Le candidat socialiste local a aussi diffusé ces extraits sur Youtube, la musique et le générique en moins, pour mettre en lumière l'impréparation de sa rivale.

"Par les temps qui courent, une chèvre avec l'étiquette En Marche arriverait en tête", s'agaçait une cadre socialiste, il y a quelques jours, après les premiers résultats des Français de l'étranger. Ils ont tourné au plébiscite pour les candidats macronistes (avec certes une abstention de près de 80%). Y compris pour ceux que pas grand-monde ne connaissait.

Même Gérard Collomb, proche d'entre les proches du président, le reconnaît :

"Nous allons dépasser le seuil des 400 députés. Parfois des gens valables vont se faire battre par des gens de faible valeur, c'est triste, mais c'est comme ça". (propos cités par le Canard Enchaîné de cette semaine)

A écouter les uns et les autres, on a le sentiment que l'expérience est devenue une tare dans le monde politique de 2017. Dans tous les métiers, les recruteurs froncent les sourcils dès qu'un CV est trop court ("expérience insuffisante") ; en politique, désormais, c'est l'inverse. Gare à ceux qui revendiquent la longévité.

Cela dit, le fait de décrire les prétendants En Marche comme une armée d'amateurs qui bafouillent tient évidemment de la caricature de campagne. Des personnalités expérimentées sont en lice, dont une vingtaine de députés sortants. Ainsi que des anciens ministres, comme Marisol Touraine, soutenue tacitement par En Marche.

Par ailleurs, près de la moitié des candidats macronistes ont déjà exercé un mandat, d'après une enquête du Monde.

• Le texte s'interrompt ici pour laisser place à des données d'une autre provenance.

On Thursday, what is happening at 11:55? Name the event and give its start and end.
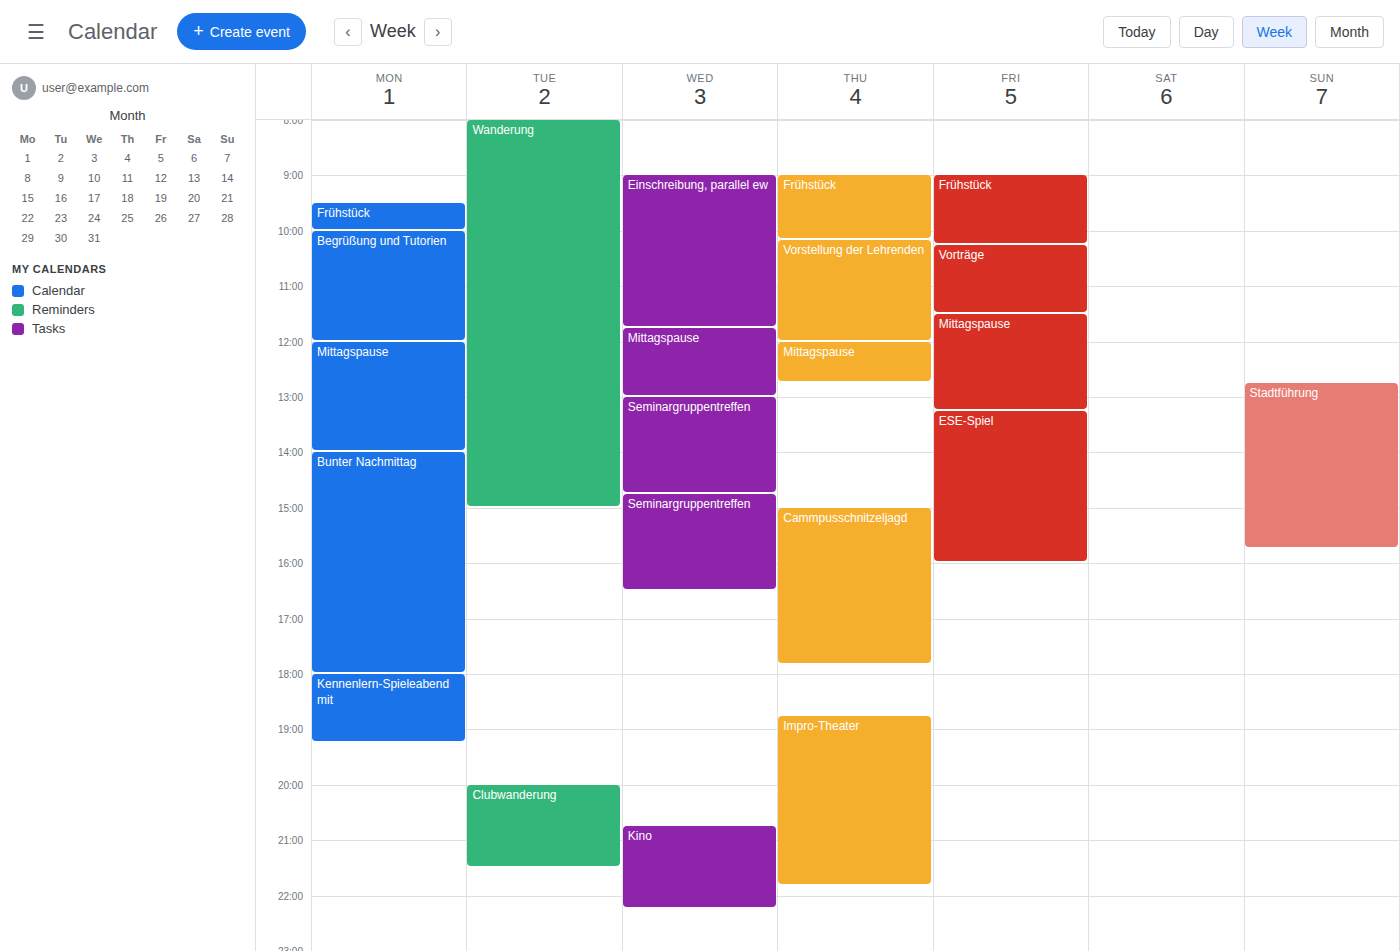
"Vorstellung der Lehrenden", 10:10 to 12:00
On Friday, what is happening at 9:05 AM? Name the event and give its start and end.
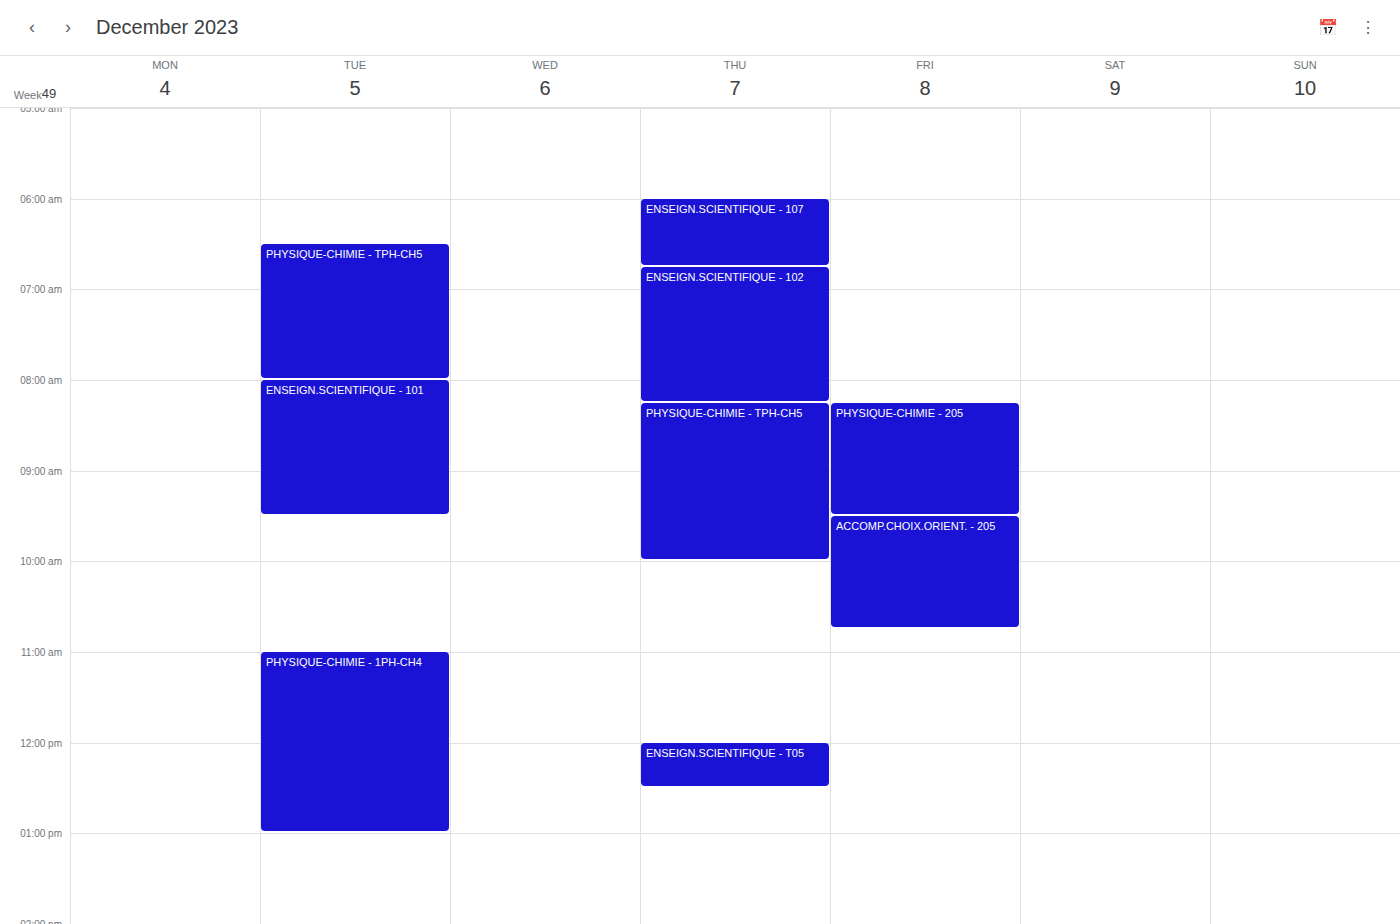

D'autres, sans avoir été élus, sont passés par les cabinets ministériels ou des collectivités locales. En réalité, seul un tiers d'entre eux n'a aucun lien direct avec le monde politique.

Il n'empêche, compte tenu de la vague qui s'annonce, une large partie des nouveaux députés pourrait être assez peu autonomes, au moins au début. Surtout vis-à-vis d'un pouvoir exécutif, qui lui, n'est pas spécialement amateur...

Un pouvoir législatif trop faible ?

Par le passé, on a connu des chambres "bleu-horizon". Cette fois, ce sera peut-être une chambre "bleue-verticale". Des "bleus" soumis à la verticalité du pouvoir macroniste.

Ce risque existe. Il est lié à la fois aux circonstances (renouvellement, inexpérience...) et à la constitution, qui lie, dans les faits, l'élection des députés au résultat de la présidentielle. En particulier depuis l'instauration du quinquennat et du nouveau calendrier électoral décidé en 2002.

D'ailleurs - et c'est tout un symbole - l'un des premiers gestes demandés à la future assemblée sera précisément de se dessaisir d'une partie de son pouvoir (d'amendement, de débat...), en signant les ordonnances pour la réforme du code du travail.

Au-delà des polémiques de campagne, la mise en garde contre "l'amateurisme" de la future assemblée peut donc s'entendre. Mais l'argument est fragile : car les majorités composées de grands-professionnels-expérimentés, dans le passé, n'ont pas fait la preuve de leur plus-value et de leur réussite. Sinon "En marche" n'existerait pas.